Towards Better Sample Efficiency in Multi-Agent Reinforcement Learning via Exploration
Amir Baghi, Jens Sjölund, Joakim Bergdahl, Linus Gisslén, Alessandro Sestini
TL;DR
The paper tackles the challenge of poor sample efficiency in multi-agent reinforcement learning by focusing on TiZero in a football setting. It introduces architectural improvements for computational efficiency and two exploration-driven augmentations: a self-supervised intrinsic reward (SSIR) and a random network distillation (RND) bonus, with RND showing an 18.8% gain in sample efficiency under a fixed data budget. Through curriculum self-play experiments and qualitative gameplay evaluations against a heuristic baseline, the study finds that RND promotes a more offensive and confident playstyle, while SSIR can bias strategies toward possession. The findings suggest that well-designed exploration bonuses, particularly RND, can make advanced multi-agent policies more tractable in complex team-based environments and likely generalize beyond football scenarios.
Abstract
Multi-agent reinforcement learning has shown promise in learning cooperative behaviors in team-based environments. However, such methods often demand extensive training time. For instance, the state-of-the-art method TiZero takes 40 days to train high-quality policies for a football environment. In this paper, we hypothesize that better exploration mechanisms can improve the sample efficiency of multi-agent methods. We propose two different approaches for better exploration in TiZero: a self-supervised intrinsic reward and a random network distillation bonus. Additionally, we introduce architectural modifications to the original algorithm to enhance TiZero's computational efficiency. We evaluate the sample efficiency of these approaches through extensive experiments. Our results show that random network distillation improves training sample efficiency by 18.8% compared to the original TiZero.

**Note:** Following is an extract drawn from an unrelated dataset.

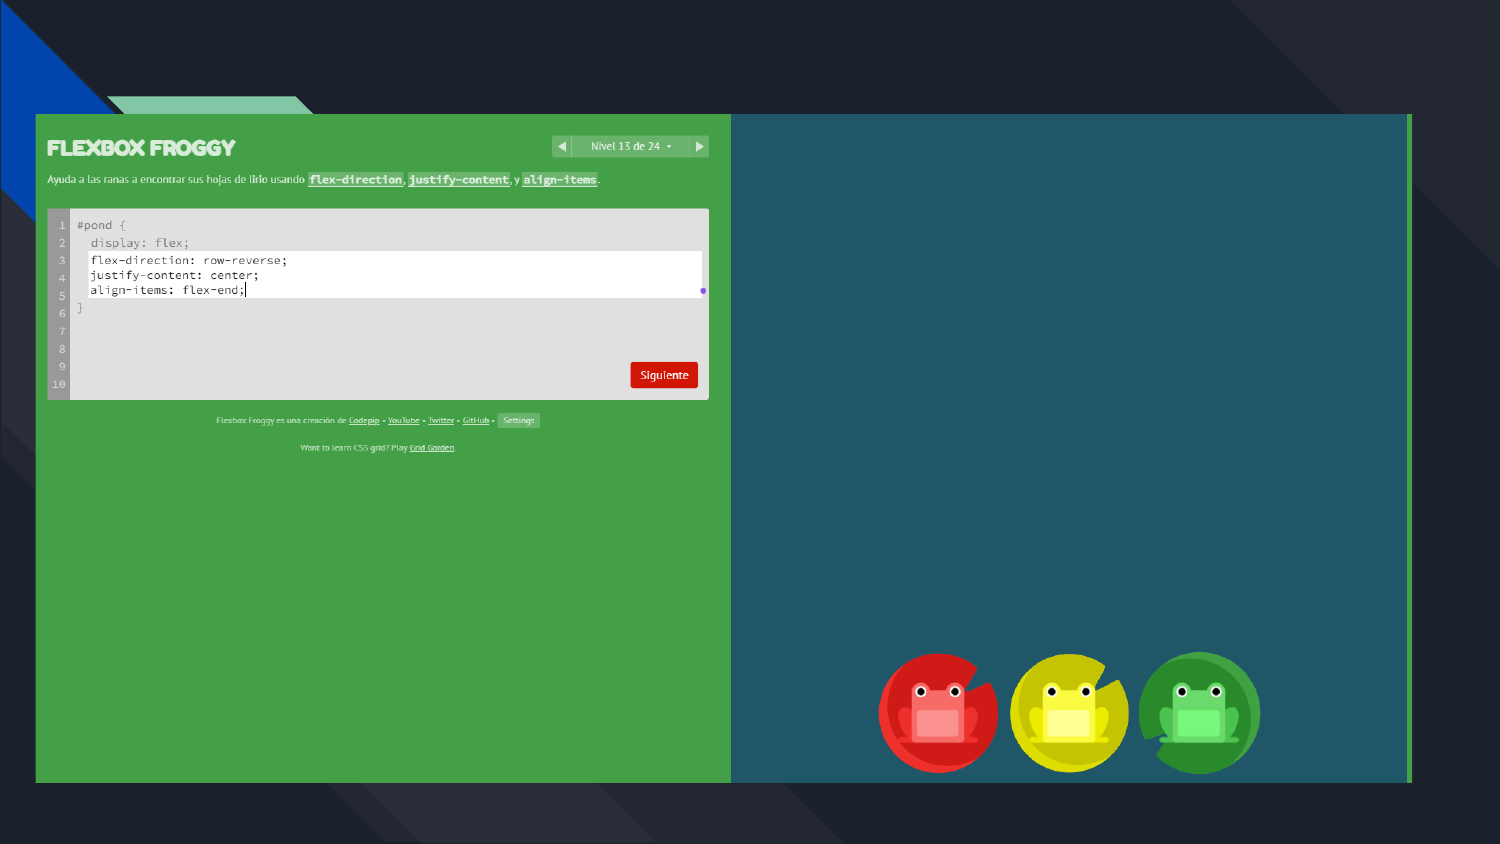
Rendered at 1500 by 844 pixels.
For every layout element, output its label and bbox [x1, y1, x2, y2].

picture [35, 114, 1413, 783]
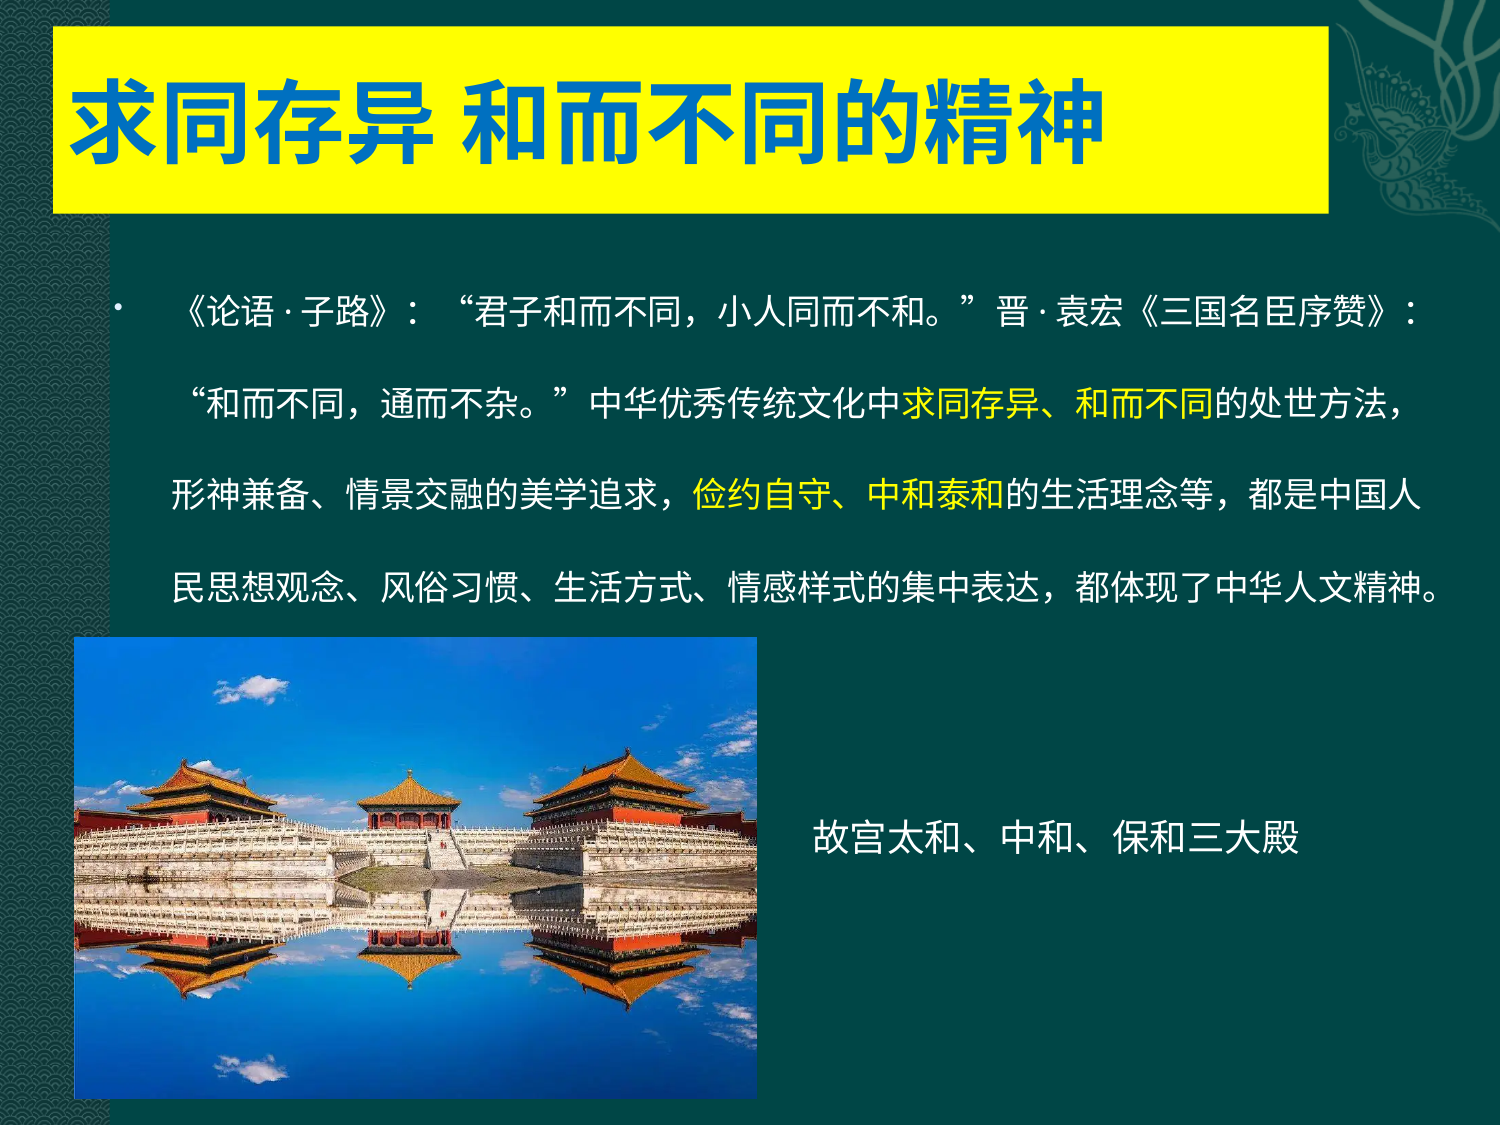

Furthermore, we evaluate the qualitative behavior of the models produced by both variants against a heuristic AI, with the self-supervised reward encouraging possession and random network distillation leading to a more offensive performance. Our results highlights the applicability of our random network distillation variant in practical settings. Lastly, due to the nature of the proposed method, we acknowledge its use beyond football simulation, especially in environments with strong multi-agent and strategic aspects.